━━ Source material

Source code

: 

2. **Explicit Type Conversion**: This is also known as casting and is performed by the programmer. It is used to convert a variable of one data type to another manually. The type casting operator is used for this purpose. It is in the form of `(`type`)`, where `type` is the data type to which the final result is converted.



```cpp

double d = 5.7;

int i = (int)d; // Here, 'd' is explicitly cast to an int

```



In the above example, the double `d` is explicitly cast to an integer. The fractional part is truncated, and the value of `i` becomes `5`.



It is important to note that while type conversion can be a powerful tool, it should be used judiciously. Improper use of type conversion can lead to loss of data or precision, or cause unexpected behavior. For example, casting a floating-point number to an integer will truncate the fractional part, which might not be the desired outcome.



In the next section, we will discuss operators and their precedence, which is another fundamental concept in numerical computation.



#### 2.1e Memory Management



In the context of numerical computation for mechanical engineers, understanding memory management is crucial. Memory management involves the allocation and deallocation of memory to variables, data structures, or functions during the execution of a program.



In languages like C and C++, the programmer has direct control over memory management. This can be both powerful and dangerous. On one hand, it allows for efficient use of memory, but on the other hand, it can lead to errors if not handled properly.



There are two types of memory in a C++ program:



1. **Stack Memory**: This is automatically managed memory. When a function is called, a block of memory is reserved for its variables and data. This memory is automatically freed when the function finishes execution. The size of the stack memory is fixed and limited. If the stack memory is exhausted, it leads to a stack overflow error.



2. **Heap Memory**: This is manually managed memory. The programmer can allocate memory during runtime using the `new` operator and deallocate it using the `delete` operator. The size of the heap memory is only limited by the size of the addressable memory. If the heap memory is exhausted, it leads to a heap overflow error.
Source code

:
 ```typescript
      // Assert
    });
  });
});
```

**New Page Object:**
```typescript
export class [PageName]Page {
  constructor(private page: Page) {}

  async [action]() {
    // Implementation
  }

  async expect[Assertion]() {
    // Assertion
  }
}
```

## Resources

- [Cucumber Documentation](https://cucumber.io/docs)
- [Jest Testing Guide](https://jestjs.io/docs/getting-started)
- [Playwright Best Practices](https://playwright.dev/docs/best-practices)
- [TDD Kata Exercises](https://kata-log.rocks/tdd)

━━━━

**Work required**. Each line from the first line of the entries up to and including the line containing "1. **Stack Memory**: This" should be transcribed exactly, with all other lines left out.

**Written response**.
Source code

: 

2. **Explicit Type Conversion**: This is also known as casting and is performed by the programmer. It is used to convert a variable of one data type to another manually. The type casting operator is used for this purpose. It is in the form of `(`type`)`, where `type` is the data type to which the final result is converted.



```cpp

double d = 5.7;

int i = (int)d; // Here, 'd' is explicitly cast to an int

```



In the above example, the double `d` is explicitly cast to an integer. The fractional part is truncated, and the value of `i` becomes `5`.



It is important to note that while type conversion can be a powerful tool, it should be used judiciously. Improper use of type conversion can lead to loss of data or precision, or cause unexpected behavior. For example, casting a floating-point number to an integer will truncate the fractional part, which might not be the desired outcome.



In the next section, we will discuss operators and their precedence, which is another fundamental concept in numerical computation.



#### 2.1e Memory Management



In the context of numerical computation for mechanical engineers, understanding memory management is crucial. Memory management involves the allocation and deallocation of memory to variables, data structures, or functions during the execution of a program.



In languages like C and C++, the programmer has direct control over memory management. This can be both powerful and dangerous. On one hand, it allows for efficient use of memory, but on the other hand, it can lead to errors if not handled properly.



There are two types of memory in a C++ program:



1. **Stack Memory**: This is automatically managed memory. When a function is called, a block of memory is reserved for its variables and data. This memory is automatically freed when the function finishes execution. The size of the stack memory is fixed and limited. If the stack memory is exhausted, it leads to a stack overflow error.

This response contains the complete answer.